*** Opening Dataset ***

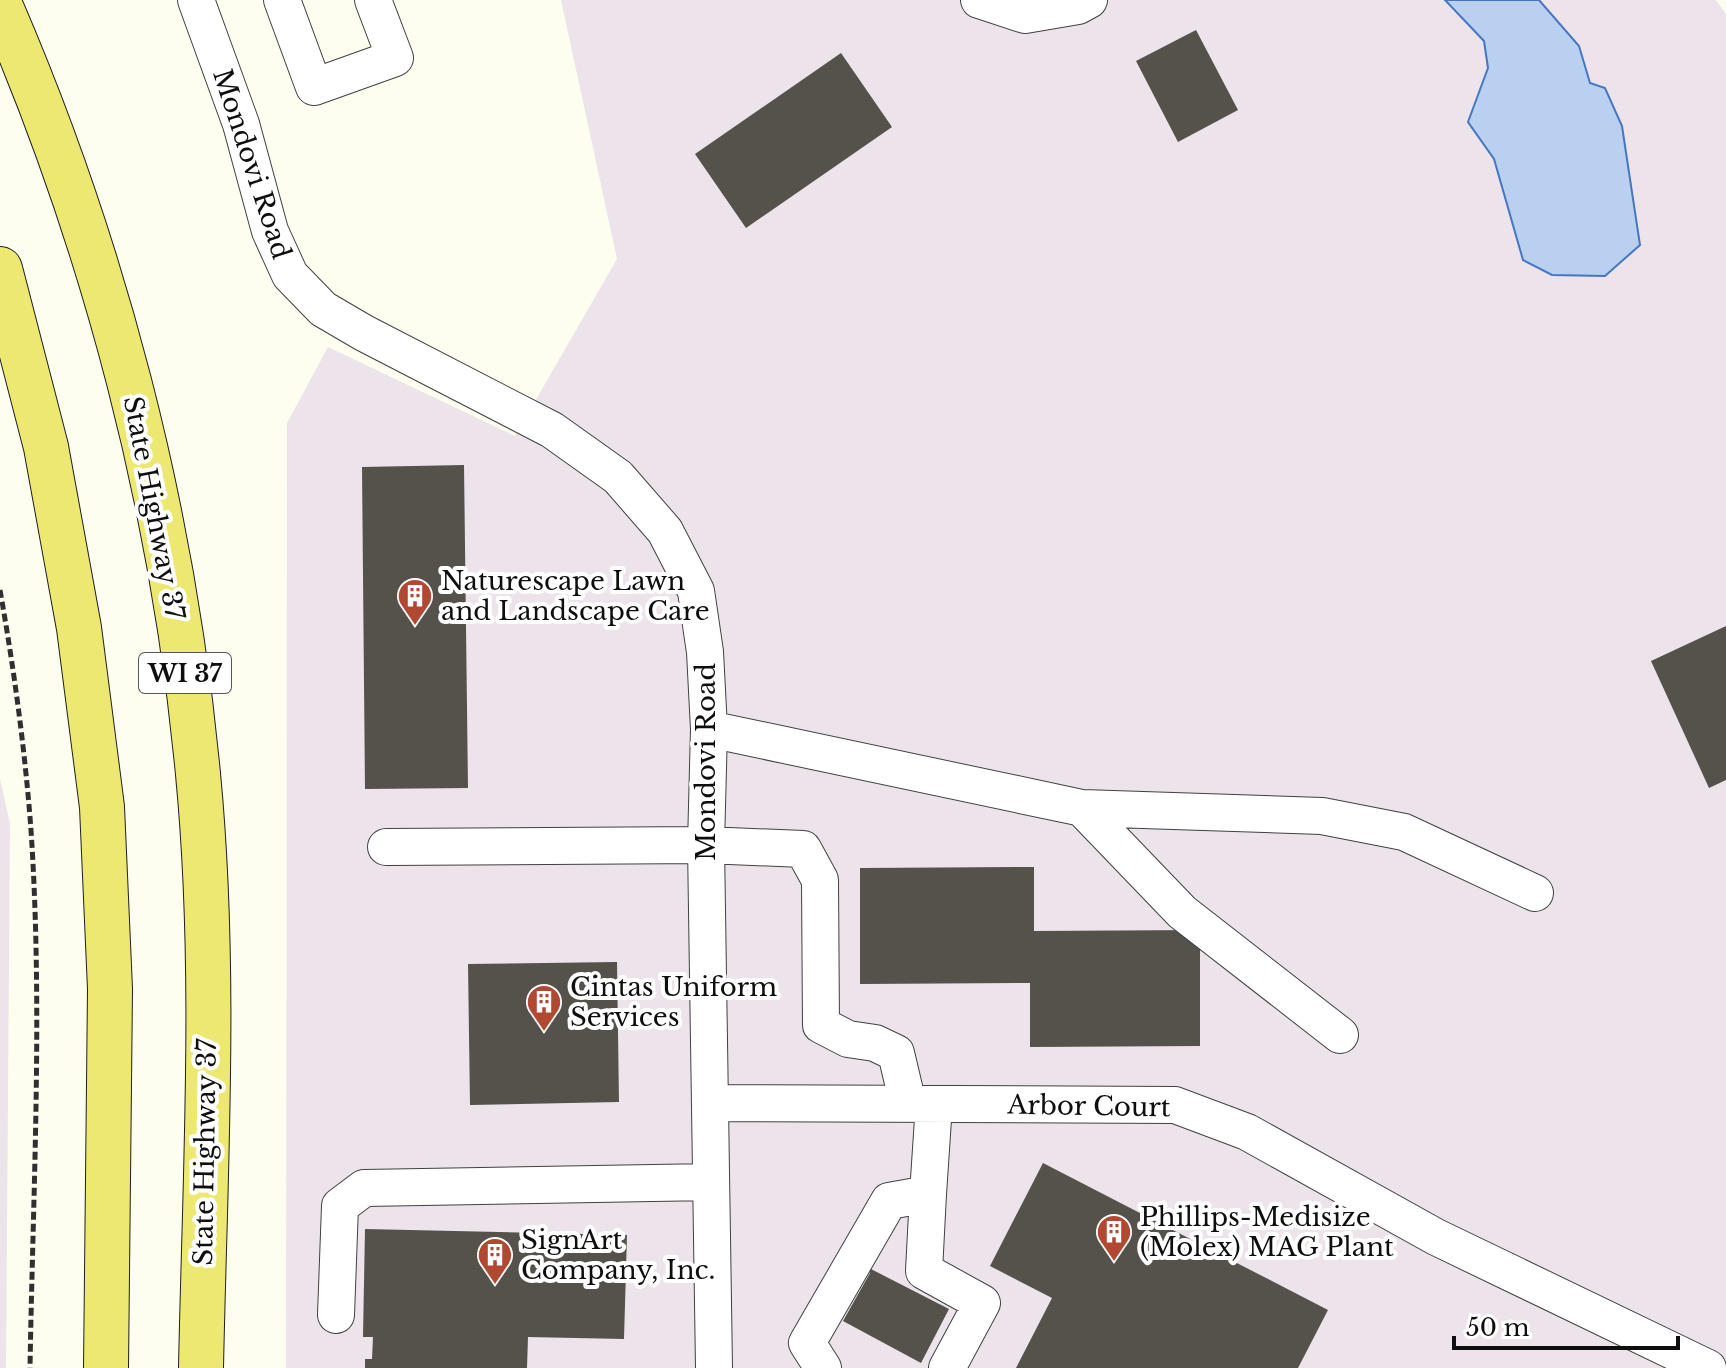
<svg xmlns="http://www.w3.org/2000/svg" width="1726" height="1368" font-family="'Libre Baskerville',serif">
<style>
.industrial{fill:#ece3eb}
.water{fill:#b9d0f0;stroke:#4776c1;stroke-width:2}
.building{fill:#55514b}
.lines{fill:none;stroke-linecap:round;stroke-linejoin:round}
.minor-casing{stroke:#414141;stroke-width:38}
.major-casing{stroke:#1f1f1f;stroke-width:46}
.path{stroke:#303030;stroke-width:5;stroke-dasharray:8 4;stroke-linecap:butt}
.minor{stroke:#fff;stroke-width:36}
.major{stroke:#ece872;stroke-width:44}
.labels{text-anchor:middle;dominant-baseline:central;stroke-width:8;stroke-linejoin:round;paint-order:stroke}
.shield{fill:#fff;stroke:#565656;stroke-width:2}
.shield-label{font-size:24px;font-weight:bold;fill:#0e0e0e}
.street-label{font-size:26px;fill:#0e0e0e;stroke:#fff}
.poi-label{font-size:26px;fill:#0e0e0e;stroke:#fff;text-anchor:start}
</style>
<rect width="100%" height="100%" fill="#fdfef0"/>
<!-- industrial -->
<path class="industrial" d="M 561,0 L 1716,0 L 1726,14 L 1726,1368 L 286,1368 L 287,423 L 328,347 L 515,436 L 617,259 Z
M 0,779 L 10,824 L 6,1368 L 0,1368 Z"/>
<!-- water -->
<path class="water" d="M 1445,0 L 1539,0 L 1579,46 L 1590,83 L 1605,88 L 1622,126 L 1640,245 L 1605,276 L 1552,275 L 1523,260 L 1494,159 L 1468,122 L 1488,68 L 1484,41 Z"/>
<!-- building -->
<path class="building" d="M 1196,30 L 1238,110 L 1178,142 L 1136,61 Z
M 841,53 L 892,127 L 746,228 L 695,154 Z
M 464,465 L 468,788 L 365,789 L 362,467 Z
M 1726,626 L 1726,780 L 1709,788 L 1651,661 Z
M 1034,867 L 1034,931 L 1200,930 L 1200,1046 L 1030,1047 L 1030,983 L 860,984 L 860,868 Z
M 617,962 L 619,1102 L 470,1105 L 468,964 Z
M 1043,1163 L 1328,1310 L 1298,1368 L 1016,1368 L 1052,1298 L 990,1266 Z
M 365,1229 L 627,1235 L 624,1339 L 528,1337 L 527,1368 L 365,1368 L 365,1359 L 372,1359 L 373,1337 L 363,1337 Z
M 867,1267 L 949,1309 L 921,1363 L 843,1321 L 870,1273 Z"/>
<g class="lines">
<defs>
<path id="minor" d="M 196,0 L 241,124 L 270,231 L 290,275 L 323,309 L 364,333 L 552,430 L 618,477 L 665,531 L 696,591 L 705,652 L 709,729 L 706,845 L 714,1368
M 282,0 L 314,87 L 395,58 L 373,0
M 979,0 L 1025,15 L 1078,6 L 1089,0
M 709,729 L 1082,808 L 1182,912 L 1340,1035
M 1082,808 L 1322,816 L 1404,832 L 1535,893
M 386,847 L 706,845 L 803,849 L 820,880 L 821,1025 L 848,1039 L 875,1043 L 896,1053 L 908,1104
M 710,1103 L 1175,1105 L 1247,1132 L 1436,1237 L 1708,1368
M 928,1194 L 924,1271 L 982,1303 L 947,1368
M 336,1315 L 340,1206 L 364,1188 L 711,1182
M 823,1368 L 807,1343 L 889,1201 L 928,1194 L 934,1104"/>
<path id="major" d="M 0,5 C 105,248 173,509 198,774 C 217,971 205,1170 201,1368
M 0,269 L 46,447 L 79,628 L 102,807 L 110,989 L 106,1368"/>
</defs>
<!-- minor casing -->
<use href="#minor" class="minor-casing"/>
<!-- major casing -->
<use href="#major" class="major-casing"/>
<!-- path -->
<path class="path" d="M 0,590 C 14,669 25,750 31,830 C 43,1009 33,1189 30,1368"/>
<!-- minor -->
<use href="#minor" class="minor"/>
<!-- major -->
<use href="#major" class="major"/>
</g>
<!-- icons -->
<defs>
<symbol id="building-pin" viewBox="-11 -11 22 30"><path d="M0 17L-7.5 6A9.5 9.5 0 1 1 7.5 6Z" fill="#b14832" stroke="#fff"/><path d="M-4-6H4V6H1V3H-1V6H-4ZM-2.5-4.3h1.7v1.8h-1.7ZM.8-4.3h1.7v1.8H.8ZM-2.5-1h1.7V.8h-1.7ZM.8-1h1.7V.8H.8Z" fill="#fff"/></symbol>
</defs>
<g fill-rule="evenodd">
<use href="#building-pin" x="395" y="576" width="40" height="54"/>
<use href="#building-pin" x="524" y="982" width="40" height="54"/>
<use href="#building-pin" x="1094" y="1212" width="40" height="54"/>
<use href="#building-pin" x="475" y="1235" width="40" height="54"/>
</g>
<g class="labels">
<!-- shield labels -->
<rect class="shield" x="139" y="653" width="92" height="40" rx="6"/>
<g class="shield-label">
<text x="185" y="673">WI 37</text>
</g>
<!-- street labels -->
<g class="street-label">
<text transform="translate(252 164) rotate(72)">Mondovi Road</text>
<text transform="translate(154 508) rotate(79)">State Highway 37</text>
<text transform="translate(706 762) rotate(-90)">Mondovi Road</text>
<text transform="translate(1089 1106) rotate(1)">Arbor Court</text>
<text transform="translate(205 1152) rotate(-89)">State Highway 37</text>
</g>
<!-- poi labels -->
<g class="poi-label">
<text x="441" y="581">Naturescape Lawn<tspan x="441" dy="30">and Landscape Care</tspan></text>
<text x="570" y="987">Cintas Uniform<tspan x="570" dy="30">Services</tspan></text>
<text x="1140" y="1217">Phillips-Medisize<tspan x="1140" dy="30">(Molex) MAG Plant</tspan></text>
<text x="521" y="1240">SignArt<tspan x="521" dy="30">Company, Inc.</tspan></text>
</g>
</g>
<!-- scale -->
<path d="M1454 1336v12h224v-12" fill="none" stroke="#0e0e0e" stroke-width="4"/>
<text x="1466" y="1336" font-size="24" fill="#0e0e0e" stroke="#ffffff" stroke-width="6" paint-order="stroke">50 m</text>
</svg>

*** Closing Dataset ***

Set down each entry again exactly as written. Pictures stay out.

<svg xmlns="http://www.w3.org/2000/svg" width="1726" height="1368" font-family="'Libre Baskerville',serif">
<style>
.industrial{fill:#ece3eb}
.water{fill:#b9d0f0;stroke:#4776c1;stroke-width:2}
.building{fill:#55514b}
.lines{fill:none;stroke-linecap:round;stroke-linejoin:round}
.minor-casing{stroke:#414141;stroke-width:38}
.major-casing{stroke:#1f1f1f;stroke-width:46}
.path{stroke:#303030;stroke-width:5;stroke-dasharray:8 4;stroke-linecap:butt}
.minor{stroke:#fff;stroke-width:36}
.major{stroke:#ece872;stroke-width:44}
.labels{text-anchor:middle;dominant-baseline:central;stroke-width:8;stroke-linejoin:round;paint-order:stroke}
.shield{fill:#fff;stroke:#565656;stroke-width:2}
.shield-label{font-size:24px;font-weight:bold;fill:#0e0e0e}
.street-label{font-size:26px;fill:#0e0e0e;stroke:#fff}
.poi-label{font-size:26px;fill:#0e0e0e;stroke:#fff;text-anchor:start}
</style>
<rect width="100%" height="100%" fill="#fdfef0"/>
<!-- industrial -->
<path class="industrial" d="M 561,0 L 1716,0 L 1726,14 L 1726,1368 L 286,1368 L 287,423 L 328,347 L 515,436 L 617,259 Z
M 0,779 L 10,824 L 6,1368 L 0,1368 Z"/>
<!-- water -->
<path class="water" d="M 1445,0 L 1539,0 L 1579,46 L 1590,83 L 1605,88 L 1622,126 L 1640,245 L 1605,276 L 1552,275 L 1523,260 L 1494,159 L 1468,122 L 1488,68 L 1484,41 Z"/>
<!-- building -->
<path class="building" d="M 1196,30 L 1238,110 L 1178,142 L 1136,61 Z
M 841,53 L 892,127 L 746,228 L 695,154 Z
M 464,465 L 468,788 L 365,789 L 362,467 Z
M 1726,626 L 1726,780 L 1709,788 L 1651,661 Z
M 1034,867 L 1034,931 L 1200,930 L 1200,1046 L 1030,1047 L 1030,983 L 860,984 L 860,868 Z
M 617,962 L 619,1102 L 470,1105 L 468,964 Z
M 1043,1163 L 1328,1310 L 1298,1368 L 1016,1368 L 1052,1298 L 990,1266 Z
M 365,1229 L 627,1235 L 624,1339 L 528,1337 L 527,1368 L 365,1368 L 365,1359 L 372,1359 L 373,1337 L 363,1337 Z
M 867,1267 L 949,1309 L 921,1363 L 843,1321 L 870,1273 Z"/>
<g class="lines">
<defs>
<path id="minor" d="M 196,0 L 241,124 L 270,231 L 290,275 L 323,309 L 364,333 L 552,430 L 618,477 L 665,531 L 696,591 L 705,652 L 709,729 L 706,845 L 714,1368
M 282,0 L 314,87 L 395,58 L 373,0
M 979,0 L 1025,15 L 1078,6 L 1089,0
M 709,729 L 1082,808 L 1182,912 L 1340,1035
M 1082,808 L 1322,816 L 1404,832 L 1535,893
M 386,847 L 706,845 L 803,849 L 820,880 L 821,1025 L 848,1039 L 875,1043 L 896,1053 L 908,1104
M 710,1103 L 1175,1105 L 1247,1132 L 1436,1237 L 1708,1368
M 928,1194 L 924,1271 L 982,1303 L 947,1368
M 336,1315 L 340,1206 L 364,1188 L 711,1182
M 823,1368 L 807,1343 L 889,1201 L 928,1194 L 934,1104"/>
<path id="major" d="M 0,5 C 105,248 173,509 198,774 C 217,971 205,1170 201,1368
M 0,269 L 46,447 L 79,628 L 102,807 L 110,989 L 106,1368"/>
</defs>
<!-- minor casing -->
<use href="#minor" class="minor-casing"/>
<!-- major casing -->
<use href="#major" class="major-casing"/>
<!-- path -->
<path class="path" d="M 0,590 C 14,669 25,750 31,830 C 43,1009 33,1189 30,1368"/>
<!-- minor -->
<use href="#minor" class="minor"/>
<!-- major -->
<use href="#major" class="major"/>
</g>
<!-- icons -->
<defs>
<symbol id="building-pin" viewBox="-11 -11 22 30"><path d="M0 17L-7.5 6A9.5 9.5 0 1 1 7.5 6Z" fill="#b14832" stroke="#fff"/><path d="M-4-6H4V6H1V3H-1V6H-4ZM-2.5-4.3h1.7v1.8h-1.7ZM.8-4.3h1.7v1.8H.8ZM-2.5-1h1.7V.8h-1.7ZM.8-1h1.7V.8H.8Z" fill="#fff"/></symbol>
</defs>
<g fill-rule="evenodd">
<use href="#building-pin" x="395" y="576" width="40" height="54"/>
<use href="#building-pin" x="524" y="982" width="40" height="54"/>
<use href="#building-pin" x="1094" y="1212" width="40" height="54"/>
<use href="#building-pin" x="475" y="1235" width="40" height="54"/>
</g>
<g class="labels">
<!-- shield labels -->
<rect class="shield" x="139" y="653" width="92" height="40" rx="6"/>
<g class="shield-label">
<text x="185" y="673">WI 37</text>
</g>
<!-- street labels -->
<g class="street-label">
<text transform="translate(252 164) rotate(72)">Mondovi Road</text>
<text transform="translate(154 508) rotate(79)">State Highway 37</text>
<text transform="translate(706 762) rotate(-90)">Mondovi Road</text>
<text transform="translate(1089 1106) rotate(1)">Arbor Court</text>
<text transform="translate(205 1152) rotate(-89)">State Highway 37</text>
</g>
<!-- poi labels -->
<g class="poi-label">
<text x="441" y="581">Naturescape Lawn<tspan x="441" dy="30">and Landscape Care</tspan></text>
<text x="570" y="987">Cintas Uniform<tspan x="570" dy="30">Services</tspan></text>
<text x="1140" y="1217">Phillips-Medisize<tspan x="1140" dy="30">(Molex) MAG Plant</tspan></text>
<text x="521" y="1240">SignArt<tspan x="521" dy="30">Company, Inc.</tspan></text>
</g>
</g>
<!-- scale -->
<path d="M1454 1336v12h224v-12" fill="none" stroke="#0e0e0e" stroke-width="4"/>
<text x="1466" y="1336" font-size="24" fill="#0e0e0e" stroke="#ffffff" stroke-width="6" paint-order="stroke">50 m</text>
</svg>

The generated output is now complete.